ACTIVITY:
Repeat all of the records word for word, but skip any picture.

(Pictures with circuit source files)

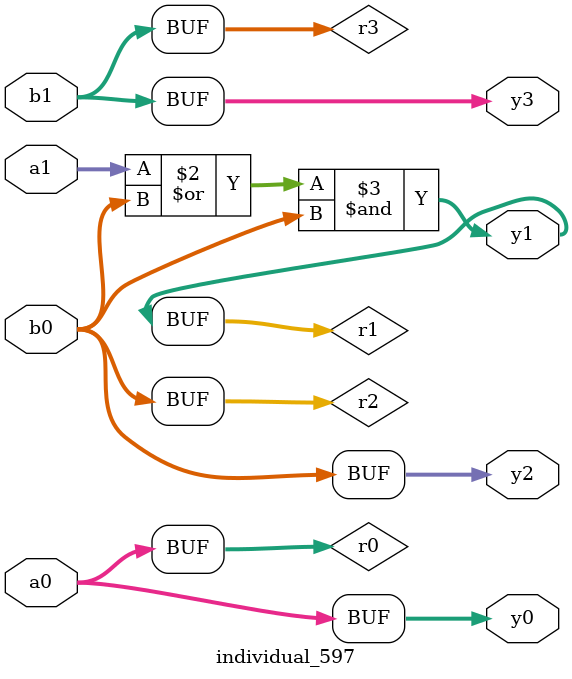
<source format=sv>
module individual_597(input logic [15:0] a1, input logic [15:0] a0, input logic [15:0] b1, input logic [15:0] b0, output logic [15:0] y3, output logic [15:0] y2, output logic [15:0] y1, output logic [15:0] y0);
logic [15:0] r0, r1, r2, r3; 
 always@(*) begin 
	 r0 = a0; r1 = a1; r2 = b0; r3 = b1; 
 	 r1  |=  b0 ;
 	 r1  &=  b0 ;
 	 y3 = r3; y2 = r2; y1 = r1; y0 = r0; 
end
endmodule
</source>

ANSWER TO THIS PROBLEM:
<source format=sv>
module individual_597(input logic [15:0] a1, input logic [15:0] a0, input logic [15:0] b1, input logic [15:0] b0, output logic [15:0] y3, output logic [15:0] y2, output logic [15:0] y1, output logic [15:0] y0);
logic [15:0] r0, r1, r2, r3; 
 always@(*) begin 
	 r0 = a0; r1 = a1; r2 = b0; r3 = b1; 
 	 r1  |=  b0 ;
 	 r1  &=  b0 ;
 	 y3 = r3; y2 = r2; y1 = r1; y0 = r0; 
end
endmodule
</source>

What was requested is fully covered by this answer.